Since I can't find an easy way to just change the reverse proxy's port to the new container, I have to stop both old and new containers, and start a new container again. This will cause a few seconds' downtime. Haven't found a good solution to that yet. Kamal does this with Traefik, but I don't use Traefik so I didn't look into their implementation. And BTW in Kamal 2 I heard they won't be using Traefik either, so I didn't take time to look into it. This script will work for me because I don't need to enforce 0-downtime deploy.

Phase 3 will start new container and do some cleanup, such as removing the old image and container, re-tag the new image from "new_build" to "latest".

# Phase 3: Stop old container, start new container for the Rails app
puts "#{server_ip}: Stopping old Rails container"
out = run_remote.call("docker container stop #{app_name}-app")

puts "#{server_ip}: Removing old Rails container"
out = run_remote.call("docker container rm #{app_name}-app")
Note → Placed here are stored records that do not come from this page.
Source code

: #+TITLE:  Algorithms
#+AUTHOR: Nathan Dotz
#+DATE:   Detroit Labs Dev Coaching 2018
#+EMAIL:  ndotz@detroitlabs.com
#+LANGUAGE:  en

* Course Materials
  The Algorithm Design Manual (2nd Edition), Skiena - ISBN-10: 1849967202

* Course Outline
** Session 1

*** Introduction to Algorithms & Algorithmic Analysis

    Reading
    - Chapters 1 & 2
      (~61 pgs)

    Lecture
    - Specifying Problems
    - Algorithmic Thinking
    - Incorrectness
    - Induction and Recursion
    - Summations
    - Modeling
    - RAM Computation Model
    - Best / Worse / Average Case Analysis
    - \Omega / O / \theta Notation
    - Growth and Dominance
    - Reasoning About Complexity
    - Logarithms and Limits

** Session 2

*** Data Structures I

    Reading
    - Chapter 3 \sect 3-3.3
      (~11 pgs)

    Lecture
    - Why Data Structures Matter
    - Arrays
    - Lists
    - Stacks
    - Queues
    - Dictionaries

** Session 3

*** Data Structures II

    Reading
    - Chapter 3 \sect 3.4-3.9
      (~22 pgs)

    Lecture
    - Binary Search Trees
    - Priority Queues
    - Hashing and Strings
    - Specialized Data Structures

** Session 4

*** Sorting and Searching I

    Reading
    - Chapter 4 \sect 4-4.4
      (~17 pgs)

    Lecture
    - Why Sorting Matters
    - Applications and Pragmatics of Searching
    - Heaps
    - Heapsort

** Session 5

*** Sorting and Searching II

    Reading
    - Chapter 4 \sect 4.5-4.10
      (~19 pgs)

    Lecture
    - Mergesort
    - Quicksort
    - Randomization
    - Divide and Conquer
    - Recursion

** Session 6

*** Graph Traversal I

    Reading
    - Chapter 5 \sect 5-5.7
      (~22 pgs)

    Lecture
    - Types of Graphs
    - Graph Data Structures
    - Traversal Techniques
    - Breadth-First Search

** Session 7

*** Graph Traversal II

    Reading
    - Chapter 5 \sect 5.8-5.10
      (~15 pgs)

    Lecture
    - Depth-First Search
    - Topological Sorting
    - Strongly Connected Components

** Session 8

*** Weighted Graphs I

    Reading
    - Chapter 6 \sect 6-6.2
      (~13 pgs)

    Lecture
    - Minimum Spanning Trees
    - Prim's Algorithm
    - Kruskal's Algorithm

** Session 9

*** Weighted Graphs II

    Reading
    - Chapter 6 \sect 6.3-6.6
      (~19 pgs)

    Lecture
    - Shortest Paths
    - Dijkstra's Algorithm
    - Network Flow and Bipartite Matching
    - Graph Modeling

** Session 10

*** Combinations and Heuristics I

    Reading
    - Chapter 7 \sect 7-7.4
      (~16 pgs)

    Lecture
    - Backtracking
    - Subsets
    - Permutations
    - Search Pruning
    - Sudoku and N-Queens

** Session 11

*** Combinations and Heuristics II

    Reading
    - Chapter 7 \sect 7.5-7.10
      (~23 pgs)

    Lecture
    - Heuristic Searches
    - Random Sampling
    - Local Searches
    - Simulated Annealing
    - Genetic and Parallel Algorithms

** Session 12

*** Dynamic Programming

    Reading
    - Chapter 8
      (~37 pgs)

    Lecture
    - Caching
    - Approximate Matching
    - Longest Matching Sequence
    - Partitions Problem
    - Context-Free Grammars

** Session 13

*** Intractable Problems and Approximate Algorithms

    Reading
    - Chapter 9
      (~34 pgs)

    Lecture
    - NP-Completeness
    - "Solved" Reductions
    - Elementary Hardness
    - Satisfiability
puts "#{server_ip}: Removing old Rails Image"
out = run_remote.call("docker image rm #{app_name}")

puts "#{server_ip}: Renaming new rails image tag from 'new_build' to 'latest'"
out = run_remote.call("docker image tag #{app_name}:new_build #{app_name}:latest")
out = run_remote.call("docker image rm #{app_name}:new_build")

puts "#{server_ip}: Starting Rails app..."
out = run_remote.call("docker run --name #{app_name}-app -e RAILS_MASTER_KEY=#{rails_master_key} -e POSTGRES_PASSWORD=#{db_password} -e DB_HOST=#{db_host_or_ip} --network #{docker_subnet} -d #{app_name}")

The last phase is testing the new rails app Docker container is working correctly. Once it's done I can manually run some db migration through docker exec -it /bin/bash.

And if I'm confident, I can also remove old image and re-tag the image on my development machine from "new_build" to "latest". But that can cause the danger of new container not working properly but I can't rollback to old version quickly. So whether or not to remove old container depends on how critical uptime means for the project.

# Phase 4: Test new container is ready.
puts "Test if app is running"
test_app_running.call("#{app_name}-app")

puts "Deployment finished in #{(Process.clock_gettime(Process::CLOCK_MONOTONIC) - deploy_start_at).round(1)} seconds."

# Optional: Clean up local docker images
puts "local: Retag new build Docker image to latest. Remove old image file."
old_image_id = run_local.call("docker images -q #{app_name}:latest").strip
out = run_local.call("docker image tag #{app_name}:new_build #{app_name}:latest")
out = run_local.call("docker image rm #{old_image_id}")
out = run_local.call("docker image rm #{app_name}:new_build")

And that's it! With this deploy script, the Docker build process takes around 30-60 seconds if no significant changes are done to the codebase. And the whole process can be finished within 2 minutes, including transfering a 180MB (after bzip compress and uncompress) to the server at 5MB/s.